Le débat des chefs d’hier soir a donné lieu à plusieurs échanges virulents entre André Boisclair, Jean Charest et Mario Dumont, sans qu’aucun des trois n’arrive à se démarquer réellement des deux autres chefs de partis.
Animé par le journaliste de TVA Jacques Moisan, le débat était diffusé en direct à Radio-Canada, TVA et Télé-Québec. Cinq thèmes ont été abordés, soit la santé, la gestion de l’État et l’économie, l’éducation et l’avenir politique de la province.
D’entrée de jeu, le chef de l’Action démocratique du Québec (ADQ) Mario Dumont s’est engagé à rendre public son cadre financier après le dépôt du budget fédéral, ce que plusieurs lui demandait de faire depuis le début de la campagne. André Boisclair, chef du Parti Québécois (PQ) a pour sa part réaffirmé que l’éducation était la priorité numéro un du parti souverainiste, alors que le premier ministre Jean Charest a réitéré le désir des libéraux de faire de la santé leur principal enjeu.
En Santé, Mario Dumont a dressé un bilan des accomplissements des deux autres partis tout en faisant l’apologie du système de santé à public-privé. « C’est fini, le mythe de la gratuité. C’est la cassette de Trudeau, Chrétien, Charest et Boisclair », a-t-il martelé.
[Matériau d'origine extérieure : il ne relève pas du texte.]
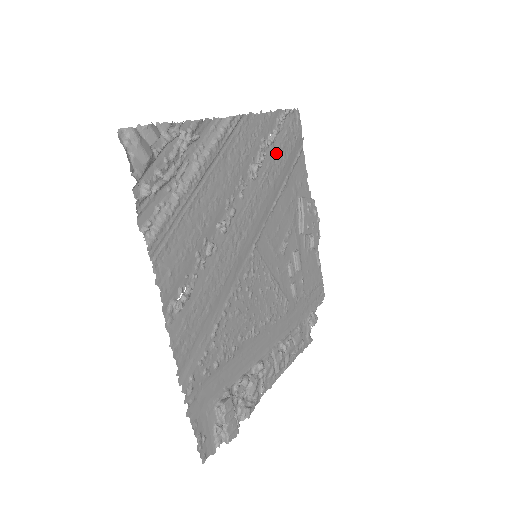
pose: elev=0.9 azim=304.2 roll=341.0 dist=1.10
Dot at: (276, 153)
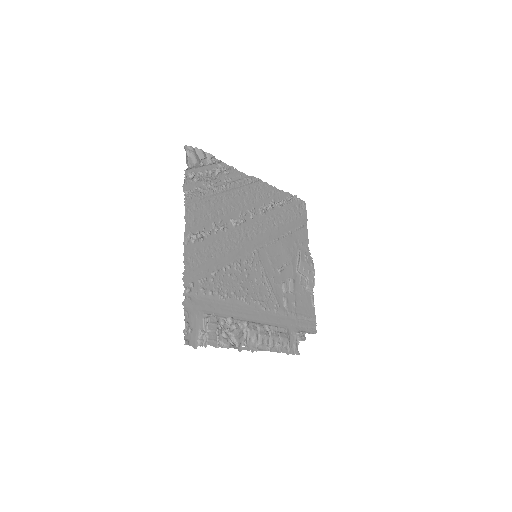
Dot at: (283, 213)
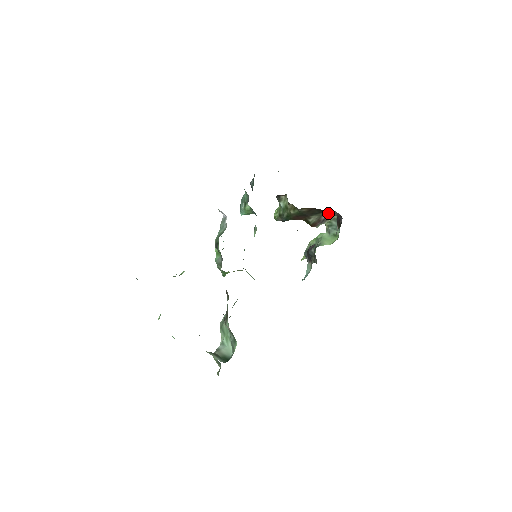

Au niveau des gestions de l’État, le chef adéquiste a présenté en cours de débat une note de service du ministère des Transports datant de 2004 concernant l’état du viaduc du Concorde. « Comment avez-vous pu manquer à vos responsabilités? Votre gouvernement avait été alerté », a-t-il affirmé à l’intention d’un Jean Charest plutôt calme. « Vous induisez les gens en erreur, allez donner (ce document) à la commission (d’enquête) », a calmement répondu le chef libéral.
Parlant d’éducation, André Boisclair a rappelé l’engagement du PQ de maintenir les frais de scolarité actuelle. « Bernard Landry, Lucien Bouchard et (l’ancien ministre de l’Éducation du PQ) Sylvain Simard sont contre vos idées pour l’éducation », s’est exclamé Jean Charest. Le chef adéquiste a pour sa part été attaqué de toute part concernant ses « fabulations » d’abolir les commissions scolaires.
Les trois chefs ont ensuite discuté de leur vision de l’avenir du Québec, entre la souveraineté, l’autonomisme et le fédéralisme. « Nous allons nous affirmer sans nous séparer », a soutenu Mario Dumont. « Si ça existait, on l’aurait! », a répliqué André Boisclair, en référence aux publicités des magasins Réno-Dépôt. Charest a quant à lui présenté le bilan des relations Québec-Ottawa. « On a été reconnu comme nation, le gouvernement du Québec a créé le Conseil de la fédération, on a une place à l’UNESCO, on est en voie de régler le déséquilibre fiscal. Jouer en équipe est plus profitable que de s’isoler comme le proposent Boisclair et Dumont. »
Ponctué d’attaques cinglantes des trois leaders, le débat n’a pas permis de couronner un vainqueur, croit la chroniqueuse politique à The Gazette Josée Legault. « Le débat a permis à Mario Dumont de consolider les votes qu’il avait déjà. Jean Charest a été égal à soi-même et Boisclair a été correct même s’il coupait trop la parole », résume l’analyste.